Die Verluste, die das römische Heer hinnehmen musste, werden auf römischer Seite kaum erwähnt. Dass der Aufstand für Rom jedoch kein nebensächliches Ereignis am Rande des Imperiums war, ist in dieser Zeit z. B. am Weglassen der üblichen Grußformel von Kommandanten des Heeres an den Senat abzulesen: „Wenn Ihr und Eure Kinder gesund seid, dann ist es gut. Wir und das Heer sind gesund“ (Cassius Dio, Römische Geschichte 69,14,2). Erst als Kaiser Hadrian dem bewährten Feldherrn Julius Severus das Kommando übertrug, gelang es den Römern, den Aufstand in Judäa niederzuschlagen. Im Jahr 135 n. Chr. wurde Shimeon Ben Kosiba in der Festung Bethar nahe Jerusalem, an seinem letzten Rückzugsort, getötet. Rabbi Akiba und die anderen Aufständischen wurden hingerichtet.
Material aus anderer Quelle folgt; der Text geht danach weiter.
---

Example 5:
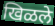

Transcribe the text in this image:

खिळले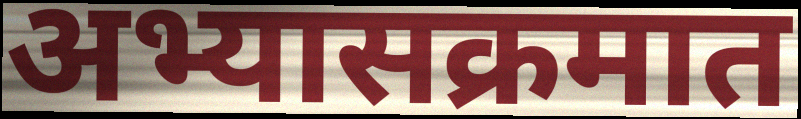
अभ्यासक्रमातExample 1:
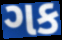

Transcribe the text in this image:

ગક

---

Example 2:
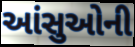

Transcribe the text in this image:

આંસુઓની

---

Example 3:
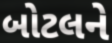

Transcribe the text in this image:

બોટલને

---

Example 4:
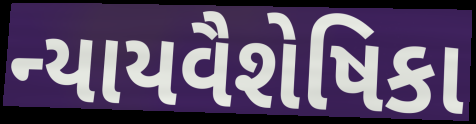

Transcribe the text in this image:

ન્યાયવૈશેષિકા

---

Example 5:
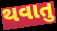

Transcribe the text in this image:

થવાતુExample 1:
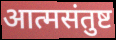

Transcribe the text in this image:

आत्मसंतुष्ट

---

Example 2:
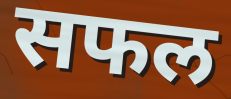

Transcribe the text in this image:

सफल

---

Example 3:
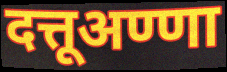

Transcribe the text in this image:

दत्तूअण्णा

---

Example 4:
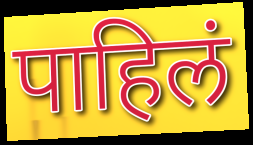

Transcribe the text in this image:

पाहिलं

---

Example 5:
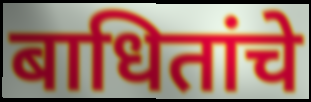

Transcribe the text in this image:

बाधितांचेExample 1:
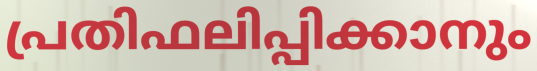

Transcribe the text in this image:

പ്രതിഫലിപ്പിക്കാനും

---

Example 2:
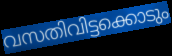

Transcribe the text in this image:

വസതിവിട്ടക്കൊടും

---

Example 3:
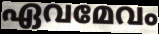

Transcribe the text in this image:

ഏവമേവം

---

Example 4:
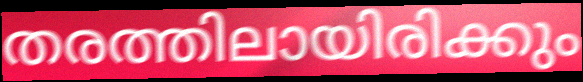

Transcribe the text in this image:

തരത്തിലായിരിക്കും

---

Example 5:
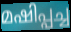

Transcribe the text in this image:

മഷിപ്പച്ച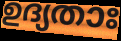
ഉദ്യതാഃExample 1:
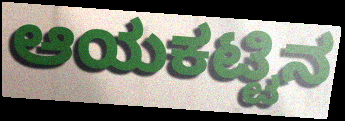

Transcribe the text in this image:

ಆಯಕಟ್ಟಿನ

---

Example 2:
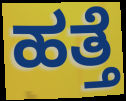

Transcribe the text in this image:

ಹತ್ತೆ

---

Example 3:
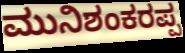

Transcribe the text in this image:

ಮುನಿಶಂಕರಪ್ಪ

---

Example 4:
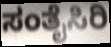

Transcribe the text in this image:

ಸಂತೈಸಿರಿ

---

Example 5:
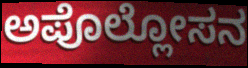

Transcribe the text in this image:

ಅಪೊಲ್ಲೋಸನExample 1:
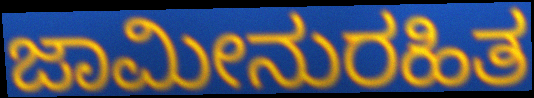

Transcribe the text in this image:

ಜಾಮೀನುರಹಿತ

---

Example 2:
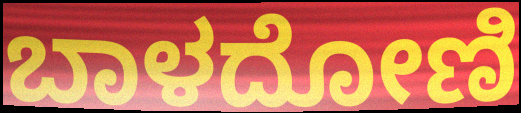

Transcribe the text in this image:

ಬಾಳದೋಣಿ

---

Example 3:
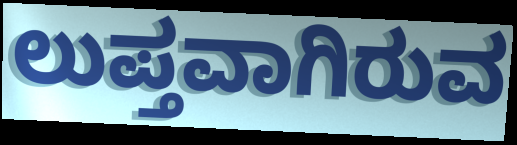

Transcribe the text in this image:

ಲುಪ್ತವಾಗಿರುವ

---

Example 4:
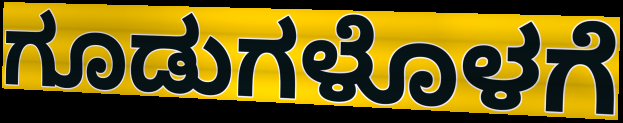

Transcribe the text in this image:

ಗೂಡುಗಳೊಳಗೆ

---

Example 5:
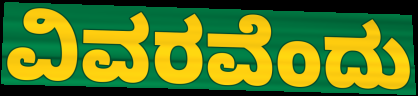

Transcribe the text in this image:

ವಿವರವೆಂದು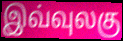
இவ்வுலகு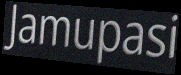
Jamupasi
Die Bedeutung des Sieges über die Juden für Hadrian wird lediglich durch die Verleihung des Imperatoren-Titels durch den Senat im Jahre 135 oder 136 n. Chr. hervorgehoben. Sonst wurde dieser zweite Sieg über die Juden, ganz im Gegensatz zur römischen Propaganda nach dem 1. Jüdischen Krieg, weder mit einem Triumphzug in Rom gefeiert, noch findet er im Bildprogramm der hadrianischen Münzen einen entsprechenden Niederschlag.
Hadrians bronzenes Standbild aus Tel Shalem, das sich heute im Israel Museum in Jerusalem befindet (Bild C.), mag mit dem erfolgreichen Ausgang des Krieges in Zusammenhang stehen, könnte aber auch schon im Jahre 130 n. Chr. errichtet worden sein, als der Kaiser anlässlich der Neugründung Jerusalems als Aelia Capitolina in Palästina weilte.
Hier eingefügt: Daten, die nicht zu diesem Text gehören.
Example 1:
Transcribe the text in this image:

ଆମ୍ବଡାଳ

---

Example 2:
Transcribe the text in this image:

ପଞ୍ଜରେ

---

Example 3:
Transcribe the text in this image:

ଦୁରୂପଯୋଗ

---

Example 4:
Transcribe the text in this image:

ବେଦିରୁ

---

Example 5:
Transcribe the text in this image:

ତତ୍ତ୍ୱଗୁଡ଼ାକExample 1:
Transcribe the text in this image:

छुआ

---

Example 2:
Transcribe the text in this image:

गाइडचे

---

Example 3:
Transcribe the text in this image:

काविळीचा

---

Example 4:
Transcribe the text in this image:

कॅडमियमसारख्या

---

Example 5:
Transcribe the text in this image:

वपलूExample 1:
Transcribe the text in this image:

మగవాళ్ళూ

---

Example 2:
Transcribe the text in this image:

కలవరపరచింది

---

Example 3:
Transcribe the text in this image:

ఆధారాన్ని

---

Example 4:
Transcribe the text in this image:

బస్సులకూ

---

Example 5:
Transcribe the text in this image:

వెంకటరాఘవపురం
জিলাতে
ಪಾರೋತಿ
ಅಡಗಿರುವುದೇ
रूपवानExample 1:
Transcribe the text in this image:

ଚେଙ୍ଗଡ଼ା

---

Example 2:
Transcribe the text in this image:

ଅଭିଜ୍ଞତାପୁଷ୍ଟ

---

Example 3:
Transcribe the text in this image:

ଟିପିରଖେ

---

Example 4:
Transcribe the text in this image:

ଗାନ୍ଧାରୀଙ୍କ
Die letzten jüdischen Münzen
Eine Besonderheit der Bar Kokhba-Münzen besteht darin, dass es sich bei ihnen um Überprägungen handelt. Die jüdischen Rebellen überprägten Münzen, die zu dieser Zeit im Umlauf waren – vor allem römische, aber auch andere sowie Städteprägungen aus Palästina – mit neuen, eigenen Motiven und Legenden. Sogar ältere jüdische Münzen wie jene von Herodes dem Großen wurden als Schrötlinge benutzt. Das Überprägen der Münzen des römischen Besatzers war, neben der Notwendigkeit der Materialbeschaffung, auch ein bewusst gesetzter symbolischer Akt, durch den die Darstellungen auf den römischen Münzen ausgelöscht wurden (Nr.1A).
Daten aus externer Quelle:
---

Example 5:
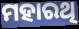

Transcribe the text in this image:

ମହାରଥିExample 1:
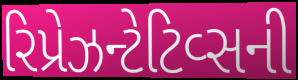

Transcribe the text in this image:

રિપ્રેઝન્ટેટિવ્સની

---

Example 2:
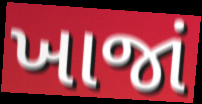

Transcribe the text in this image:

ખાજાં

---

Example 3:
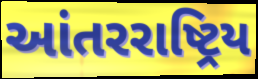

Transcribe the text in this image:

આંતરરાષ્ટ્રિય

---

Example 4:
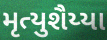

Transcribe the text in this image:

મૃત્યુશૈય્યા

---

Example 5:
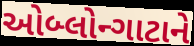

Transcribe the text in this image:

ઓબ્લોન્ગાટાનેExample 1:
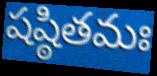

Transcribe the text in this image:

షష్ఠితమః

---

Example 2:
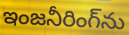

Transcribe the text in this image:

ఇంజనీరింగ్‌ను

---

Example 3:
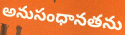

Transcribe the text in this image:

అనుసంధానతను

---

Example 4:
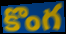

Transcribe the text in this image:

కొంగ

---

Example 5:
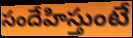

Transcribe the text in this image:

సందేహిస్తుంటే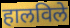
हालविले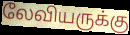
லேவியருக்கு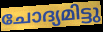
ചോദ്യമിട്ടു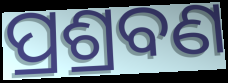
ପ୍ରଶ୍ରବଣ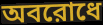
অবরোধে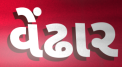
વેંઢાર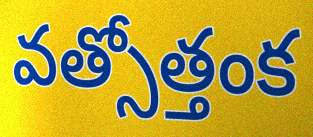
వత్సోత్తంక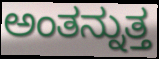
ಅಂತನ್ನುತ್ತ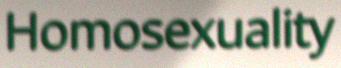
Homosexuality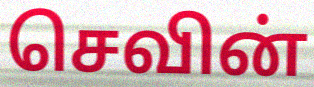
செவின்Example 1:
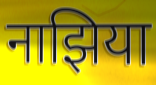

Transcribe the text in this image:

नाझिया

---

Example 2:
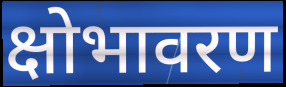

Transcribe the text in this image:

क्षोभावरण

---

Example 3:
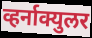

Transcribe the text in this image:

व्हर्नाक्युलर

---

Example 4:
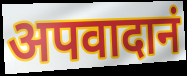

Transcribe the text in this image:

अपवादानं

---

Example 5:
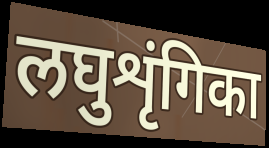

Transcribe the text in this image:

लघुशृंगिकाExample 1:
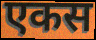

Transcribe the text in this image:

एकस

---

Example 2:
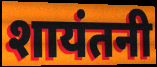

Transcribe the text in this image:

शायंतनी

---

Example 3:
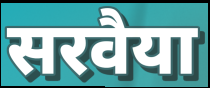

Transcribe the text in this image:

सरवैया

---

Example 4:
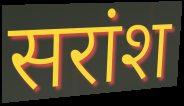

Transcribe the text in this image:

सरांश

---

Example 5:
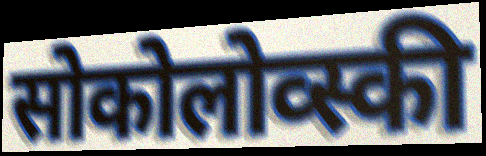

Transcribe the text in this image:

सोकोलोव्स्की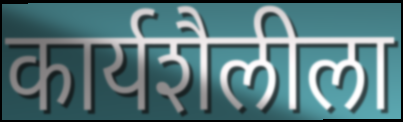
कार्यशैलीला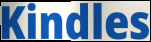
Kindles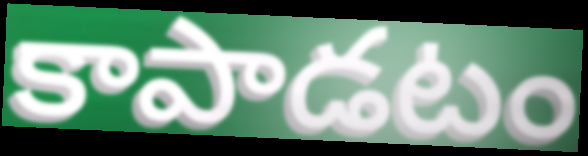
కాపాడటం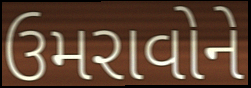
ઉમરાવોનેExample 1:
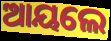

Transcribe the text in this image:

ଆୟଲେ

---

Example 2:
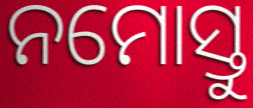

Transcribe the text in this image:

ନମୋସ୍ତୁ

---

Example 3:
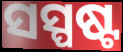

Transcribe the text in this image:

ସସ୍ପଷ୍ଟ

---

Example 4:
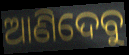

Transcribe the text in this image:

ଆଣିଦେବୁ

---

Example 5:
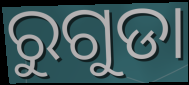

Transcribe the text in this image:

ରୁଗୁଡା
Die Münzen aus der Zeit des Bar Kokhba-Aufstandes können den vier Kriegsjahren zugeordnet werden. Während die Stücke der beiden ersten Jahre die Datierungen „Jahr 1“ (132/133 n. Chr.) (Nr.2B) bzw. „Jahr 2“ (133/134 n. Chr.) (Nr.5A) tragen, weisen die Münzen der letzten beiden Kriegsjahre keine Jahresangaben mehr auf (vgl. Nr.3B und Nr.13B). Die von den Rebellen angeführte Verwaltung prägte Silbermünzen in drei verschiedenen Nominalen: sela’im (Tetradrachmen), shekalim (Didrachmen) und zuzim (Denarii). Diese hebräischen Bezeichnungen sind in den zeitgenössischen Dokumenten überliefert. Die Nominale der Bronzemünzen sind weniger gut gesichert; wahrscheinlich setzten sie sich ebenfalls aus drei oder aus vier verschiedenen Wertstufen zusammen.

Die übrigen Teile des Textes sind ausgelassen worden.